COVID-19 in Canada: B.C. urges Canada-wide travel rules, Ontario to unveil new measures for hot spots

Elisabetta Bianchini
·5 min read

For more on today’s top stories and the spread of the novel coronavirus across the country, please refer to our live updates below throughout the day, as well as our COVID-19 news hub.

B.C. premier wants Canada-wide travel rules

British Columbia Premier John Horgan is calling on the federal government to work on a pan-Canadian approach to travel.

“We need to make sure that those who want to come to British Columbia must only do so if it is essential for their business or their well-being,” Horgan said at a press conference on Wednesday. “Beyond that, we need to stay in our tight social circles.”

“I’m not requesting the federal government to impose anything on any other jurisdiction in Canada. I’m asking the federal government to work with us and other provinces to get the message out that if you do not have to travel between jurisdiction, you shouldn’t do so.”

The premier went on to say that he is “confident” that prime minister will take the opportunity to broadly tell all Canadians to stay where they live and reduce social interactions.

Horgan stated that non-essential travel is prohibited and British Columbia and it will remain that way for “at least” the next two weeks.

“We can see the finish line, we can see some hope at the end of what has been a very, very difficult tunnel but we cannot lose our resolve now,” the premier said.

Ontario to announce more COVID-19 measures on Friday

At a press conference on Wednesday, Ontario Premier Doug Ford responded to reports of people “harassing” the chief medical officer of the Niagara region after opponents of the restrictions posting his phone number online, when more restrictive measures were added to restaurants in the area.

“I’ve got to ask the people that are harassing the chief medical officer, would you be harassing your own doctor if he said you should follow these protocols?” Ford said. “You think this is great, to give out his phone number and start harassing a [doctor] that’s been working [his] back off? It’s ridiculous.”

“I’m getting so tired of these anti-maskers, the world is fine, everyone just go out there. Yeah it’s OK for some people, if they get it god willing they get through it. How about their parents? How about their grandparents? My prayers and thoughts go out to the teacher that lost her life over COVID, how about other people?”

The premier went on to say that the public should “be prepared” for Friday when the provincial government is expected to announce new, more restrictive measures.

“Do not have birthday parties, do not have sleepovers, it’s dangerous,” Ford said. “It has to stop. We’re looking at lockdown if this continues in Peel and Toronto and York.”

Ontario confirms 1,417 cases, 32 more COVID-19 deaths

Ontario reported 1,417 news cases of COVID-19 on Wednesday, including 463 new cases in Peel, 410 in Toronto and 178 in York Region.

The province also reported 32 more deaths, bringing the total to 3,415.

There are currently 535 people in hospitals in the province, with 127 in ICU. A total of 33,440 tests were completed in the previous day and 36,671 tests are under investigation.

In Ontario, 100 long-term care homes have a reported outbreak, with 678 active resident cases and 541 active staff cases.

The province reported 109 new school-related COVID-19 cases on Wednesday, including 92 student cases and 17 staff cases. Three schools are closed due to COVID-19 concerns.

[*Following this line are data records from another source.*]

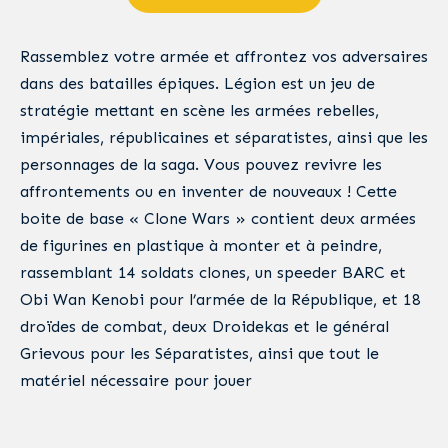
Rassemblez votre armée et affrontez vos adversaires
dans des batailles épiques. Légion est un jeu de
stratégie mettant en scène les armées rebelles,
impériales, républicaines et séparatistes, ainsi que les
personnages de la saga. Vous pouvez revivre les
affrontements ou en inventer de nouveaux ! Cette
boite de base « Clone Wars » contient deux armées
de figurines en plastique à monter et à peindre,
rassemblant 14 soldats clones, un speeder BARC et
Obi Wan Kenobi pour l’armée de la République, et 18
droïdes de combat, deux Droidekas et le général
Grievous pour les Séparatistes, ainsi que tout le
matériel nécessaire pour jouer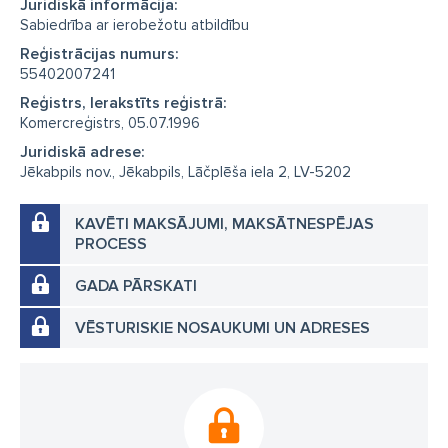
Juridiskā informācija:
Sabiedrība ar ierobežotu atbildību
Reģistrācijas numurs:
55402007241
Reģistrs, Ierakstīts reģistrā:
Komercreģistrs, 05.07.1996
Juridiskā adrese:
Jēkabpils nov., Jēkabpils, Lāčplēša iela 2, LV-5202
KAVĒTI MAKSĀJUMI, MAKSĀTNESPĒJAS
PROCESS
GADA PĀRSKATI
VĒSTURISKIE NOSAUKUMI UN ADRESES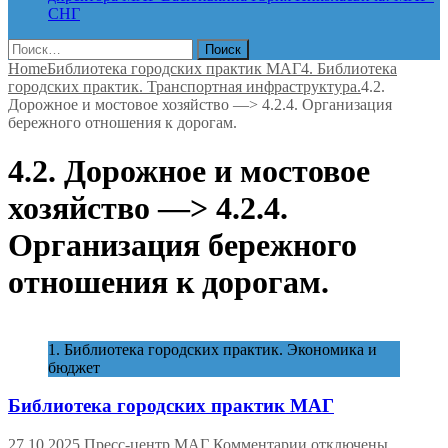
СНГ
Найти:
Home
Библиотека городских практик МАГ
4. Библиотека
городских практик. Транспортная инфраструктура.
4.2.
Дорожное и мостовое хозяйство —> 4.2.4. Организация
бережного отношения к дорогам.
4.2. Дорожное и мостовое
хозяйство —> 4.2.4.
Организация бережного
отношения к дорогам.
1. Библиотека городских практик. Экономика и
бюджет
Библиотека городских практик МАГ
к
27.10.2025
Пресс-центр МАГ
Комментарии
отключены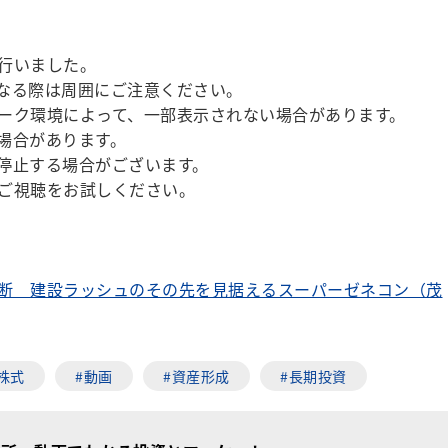
行いました。
なる際は周囲にご注意ください。
ーク環境によって、一部表示されない場合があります。
場合があります。
停止する場合がございます。
ご視聴をお試しください。
断 建設ラッシュのその先を見据えるスーパーゼネコン（茂
株式
#動画
#資産形成
#長期投資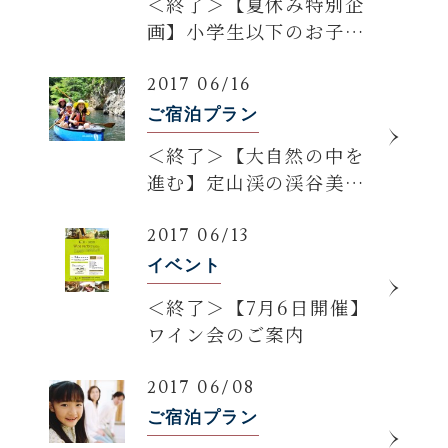
＜終了＞【夏休み特別企
画】小学生以下のお子様
2000円！家族旅行応援プ
ラン登場！
2017 06/16
ご宿泊プラン
＜終了＞【大自然の中を
進む】定山渓の渓谷美を
見に行こう♪カヌーツー
リングプラン登場！
2017 06/13
イベント
＜終了＞【7月6日開催】
ワイン会のご案内
2017 06/08
ご宿泊プラン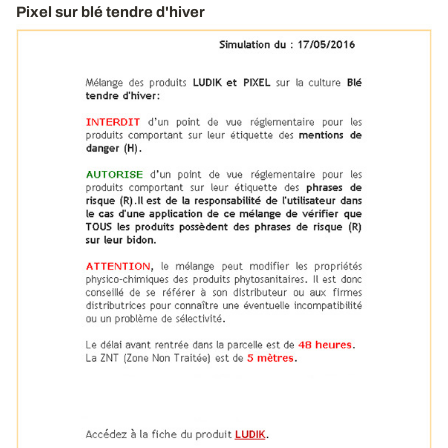
Pixel sur blé tendre d'hiver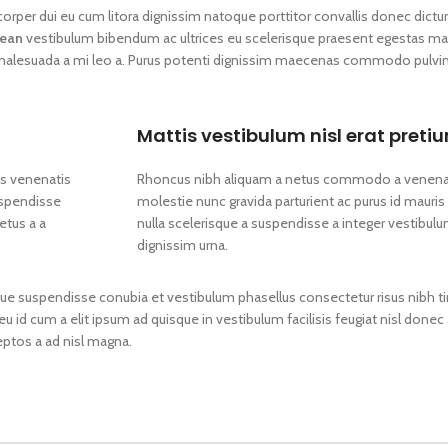
lamcorper dui eu cum litora dignissim natoque porttitor convallis donec dic
nean
vestibulum bibendum ac ultrices eu scelerisque praesent egestas ma
 malesuada a mi leo a. Purus potenti dignissim maecenas commodo pulvina
Mattis vestibulum nisl erat preti
os venenatis
Rhoncus nibh aliquam a netus commodo a venenati
uspendisse
molestie nunc gravida parturient ac purus id mau
etus a a
nulla scelerisque a suspendisse a integer vestibulu
dignissim urna.
ue suspendisse conubia et vestibulum phasellus consectetur risus nibh ti
 eu id cum a elit ipsum ad quisque in vestibulum facilisis feugiat nisl don
eptos a ad nisl magna.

Brampton Mayor Patrick Brown commented on the “finger-pointing” related to people questioning why the city has such a high number of COVID-19 cases, particularly the northeast area of Brampton which amount to a 19 per cent positivity rate.

“Brampton makes up some of the highest percentages of essential workers,” Brown said, adding that the particularly impacted area of the city has one of the highest levels of factory workers, people who work in industrial settings and food processing.

“These are unsung pandemic heroes and rather than finger-pointing people who are taking on necessary work, I really believe we need to say, what can we do to support them,” he said. “If you go to a grocery store and see food on the shelf, thank a Brampton essential worker. If you order your goods from Amazon, thank a Brampton essential worker who works at that Amazon warehouse.”

“They know they face a greater risk and they go to work without hesitation.”

Quebec reports more than 1,100 new COVID-19 cases

Quebec reported 1,179 new COVID-19 cases on Wednesday, including 280 cases in Montreal, 167 cases in Saguenay – Lac-Saint-Jean and 133 cases in Montérégie.

The province also confirmed 35 more COVID-19 deaths, including eight that occurred in the last 24 hours.

There are 652 people with the virus in Quebec hospitals, including 100 in intensive care.